A 100 day Holiday in Japan

By | Category: Travel news

UPDATE: 1st August 2011. The competition is now closed. Eric tells me that they have had about 1,850 applications from more than 76 countries. Right now the team are sifting through them. More later

This year Japan has suffered from an earthquake, the tsunami and a nuclear scare. Many people have been put off visiting Japan. You shouldn’t be. Japan, for the visitor, is pretty much back to normal and tourists are just what the country needs.

To publicise this, a Frenchman living in Japan, Eric Demay, has devised a competition where one lucky person – or a lucky couple- will be able to travel around Japan in 100 days visiting as much of the country as possible. You won’t have to pay for hotels, transport or meals. That’s free. Your only cost will be a $US 5 registration fee. As you travel your only role is to see and experience how Japan is welcoming and open to visitors. Share your thoughts through a blog (and CD-Traveller please if you the lucky winner) so that others can see by your example that visitors should go.

What prompted Demay to set up this competition? The media reporting that left the impression that you couldn’t safely travel through whole swathes of the country. Today all but the evacuated area around the nuclear plant is open to the visitor.

The website has an itinerary which might change as things get finalised but it will give a good idea of where you’ll be going.
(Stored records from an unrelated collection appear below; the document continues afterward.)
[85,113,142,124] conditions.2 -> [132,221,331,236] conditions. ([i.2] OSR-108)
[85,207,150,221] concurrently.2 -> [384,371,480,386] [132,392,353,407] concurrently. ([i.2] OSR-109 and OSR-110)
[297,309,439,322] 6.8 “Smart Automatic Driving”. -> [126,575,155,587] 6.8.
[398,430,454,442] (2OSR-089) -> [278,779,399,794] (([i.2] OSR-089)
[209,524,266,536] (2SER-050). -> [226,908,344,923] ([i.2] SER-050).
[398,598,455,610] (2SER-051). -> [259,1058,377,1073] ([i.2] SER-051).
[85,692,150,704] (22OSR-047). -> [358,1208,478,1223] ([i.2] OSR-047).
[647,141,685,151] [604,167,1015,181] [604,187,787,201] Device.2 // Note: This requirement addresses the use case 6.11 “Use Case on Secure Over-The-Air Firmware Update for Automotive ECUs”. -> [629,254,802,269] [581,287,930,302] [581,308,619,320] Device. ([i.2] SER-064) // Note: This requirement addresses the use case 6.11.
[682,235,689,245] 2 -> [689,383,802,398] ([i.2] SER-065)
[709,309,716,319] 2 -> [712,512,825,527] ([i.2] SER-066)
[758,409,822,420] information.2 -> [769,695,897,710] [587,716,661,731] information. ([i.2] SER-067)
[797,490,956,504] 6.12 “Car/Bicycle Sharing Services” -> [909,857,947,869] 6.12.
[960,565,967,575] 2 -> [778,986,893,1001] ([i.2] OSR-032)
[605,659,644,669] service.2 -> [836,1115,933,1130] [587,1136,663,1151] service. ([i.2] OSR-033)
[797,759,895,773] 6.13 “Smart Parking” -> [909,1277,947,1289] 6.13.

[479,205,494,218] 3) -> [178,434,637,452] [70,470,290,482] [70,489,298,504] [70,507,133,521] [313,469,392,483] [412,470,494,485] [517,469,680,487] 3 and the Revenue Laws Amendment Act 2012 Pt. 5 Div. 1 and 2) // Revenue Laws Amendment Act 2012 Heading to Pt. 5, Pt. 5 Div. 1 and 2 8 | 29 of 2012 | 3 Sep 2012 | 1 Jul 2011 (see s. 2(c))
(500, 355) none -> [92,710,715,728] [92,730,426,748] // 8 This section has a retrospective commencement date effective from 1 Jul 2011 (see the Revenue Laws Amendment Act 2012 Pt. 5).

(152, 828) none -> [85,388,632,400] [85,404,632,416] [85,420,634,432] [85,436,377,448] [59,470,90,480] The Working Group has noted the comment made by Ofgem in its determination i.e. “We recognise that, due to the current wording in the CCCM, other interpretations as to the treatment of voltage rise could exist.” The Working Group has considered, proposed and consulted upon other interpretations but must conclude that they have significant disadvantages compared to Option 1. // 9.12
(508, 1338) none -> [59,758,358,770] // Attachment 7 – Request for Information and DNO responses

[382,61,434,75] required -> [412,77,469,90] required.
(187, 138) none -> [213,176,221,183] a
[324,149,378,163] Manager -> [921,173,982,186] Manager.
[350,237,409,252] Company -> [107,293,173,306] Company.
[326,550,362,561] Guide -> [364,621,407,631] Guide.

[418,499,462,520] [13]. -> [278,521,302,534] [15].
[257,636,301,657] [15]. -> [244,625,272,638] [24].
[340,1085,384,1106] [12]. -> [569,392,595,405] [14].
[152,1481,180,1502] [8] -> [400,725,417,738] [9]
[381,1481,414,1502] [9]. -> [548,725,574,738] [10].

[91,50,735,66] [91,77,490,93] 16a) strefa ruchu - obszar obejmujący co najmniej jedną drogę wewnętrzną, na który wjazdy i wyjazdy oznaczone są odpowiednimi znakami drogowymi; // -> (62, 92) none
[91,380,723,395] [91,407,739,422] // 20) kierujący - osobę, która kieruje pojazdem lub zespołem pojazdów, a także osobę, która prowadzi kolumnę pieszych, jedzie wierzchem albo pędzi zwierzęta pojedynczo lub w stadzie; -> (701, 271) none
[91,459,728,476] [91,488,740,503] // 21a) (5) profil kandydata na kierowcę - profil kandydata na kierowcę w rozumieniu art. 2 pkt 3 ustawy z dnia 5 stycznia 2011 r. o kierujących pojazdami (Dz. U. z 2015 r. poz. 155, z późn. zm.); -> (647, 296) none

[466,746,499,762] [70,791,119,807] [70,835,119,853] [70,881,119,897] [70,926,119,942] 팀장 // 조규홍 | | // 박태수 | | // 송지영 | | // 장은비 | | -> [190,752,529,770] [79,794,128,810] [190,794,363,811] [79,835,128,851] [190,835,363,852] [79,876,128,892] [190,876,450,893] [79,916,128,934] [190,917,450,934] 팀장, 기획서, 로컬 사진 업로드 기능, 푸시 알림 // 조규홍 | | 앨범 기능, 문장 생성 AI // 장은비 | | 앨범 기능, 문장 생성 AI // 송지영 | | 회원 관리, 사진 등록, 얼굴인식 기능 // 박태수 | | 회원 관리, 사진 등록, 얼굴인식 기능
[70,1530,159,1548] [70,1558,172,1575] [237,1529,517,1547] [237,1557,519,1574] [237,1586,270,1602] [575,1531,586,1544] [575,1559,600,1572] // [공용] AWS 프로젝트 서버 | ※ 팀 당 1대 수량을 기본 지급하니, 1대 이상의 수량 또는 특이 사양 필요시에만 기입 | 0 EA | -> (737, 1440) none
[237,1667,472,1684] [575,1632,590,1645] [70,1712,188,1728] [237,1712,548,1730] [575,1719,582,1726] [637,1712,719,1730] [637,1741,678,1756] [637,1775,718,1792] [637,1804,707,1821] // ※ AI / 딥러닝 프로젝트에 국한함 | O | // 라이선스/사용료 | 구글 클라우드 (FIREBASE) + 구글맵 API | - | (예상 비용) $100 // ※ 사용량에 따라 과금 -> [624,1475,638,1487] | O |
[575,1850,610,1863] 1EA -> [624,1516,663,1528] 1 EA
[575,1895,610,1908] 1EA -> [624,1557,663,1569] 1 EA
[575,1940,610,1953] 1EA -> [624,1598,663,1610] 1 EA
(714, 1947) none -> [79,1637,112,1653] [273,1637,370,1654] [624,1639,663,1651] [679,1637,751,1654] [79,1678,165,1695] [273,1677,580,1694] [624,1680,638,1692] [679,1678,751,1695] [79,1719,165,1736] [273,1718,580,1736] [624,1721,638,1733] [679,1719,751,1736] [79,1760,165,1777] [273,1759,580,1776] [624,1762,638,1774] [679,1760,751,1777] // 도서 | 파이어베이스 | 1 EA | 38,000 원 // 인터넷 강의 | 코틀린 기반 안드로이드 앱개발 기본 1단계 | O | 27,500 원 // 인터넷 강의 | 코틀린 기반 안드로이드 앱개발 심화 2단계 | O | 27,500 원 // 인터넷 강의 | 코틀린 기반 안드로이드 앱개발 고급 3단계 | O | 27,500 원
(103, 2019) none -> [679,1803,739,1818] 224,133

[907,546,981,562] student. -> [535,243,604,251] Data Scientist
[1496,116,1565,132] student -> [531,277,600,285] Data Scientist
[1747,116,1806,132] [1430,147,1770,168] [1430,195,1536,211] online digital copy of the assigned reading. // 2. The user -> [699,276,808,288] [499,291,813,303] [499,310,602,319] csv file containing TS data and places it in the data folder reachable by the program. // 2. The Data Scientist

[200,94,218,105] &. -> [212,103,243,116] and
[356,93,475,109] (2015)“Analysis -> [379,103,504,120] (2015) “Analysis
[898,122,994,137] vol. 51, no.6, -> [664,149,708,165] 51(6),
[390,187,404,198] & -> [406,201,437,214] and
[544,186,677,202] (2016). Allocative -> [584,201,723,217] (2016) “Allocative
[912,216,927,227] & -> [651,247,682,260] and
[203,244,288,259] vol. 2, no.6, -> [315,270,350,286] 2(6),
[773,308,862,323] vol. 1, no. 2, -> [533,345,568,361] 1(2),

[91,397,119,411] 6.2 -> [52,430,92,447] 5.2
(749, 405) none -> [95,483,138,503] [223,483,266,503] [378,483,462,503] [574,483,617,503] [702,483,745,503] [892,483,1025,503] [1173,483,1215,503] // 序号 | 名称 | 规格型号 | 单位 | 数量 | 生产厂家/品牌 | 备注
You have one other task whilst you’re in Japan. After your 100 day trip you’ll have one extra day, Christmas Eve, when you’ll be asked to act like Father Christmas and hand out toys to the children in Tohoku region.

So how do you enter this competition? Click here to take you to the application page . You have up until July 31st to enter so that’s just a few weeks to do it. Five couples or individuals will be selected to fly to Japan for the final choosing and the lucky winner(s) will then start their journey of a lifetime. To enter you should be over 21, not have visited Japan before and be in reasonably good health. And be able to speak and write English. That’s all there is to it.

Good luck to all of you that decide to enter.

Update: Eric has contacted us to point out out that this project is not an initiative of his own only: it’s a collaborative project and many people are helping to make it happen!

They’ve already received several offers from hotels, Ryokans, restaurants and also guides / individuals wanting to help & meet the travel volunteer & they hope the project will benefit Japan’s tourism industry and restore confidence outside and within Japan.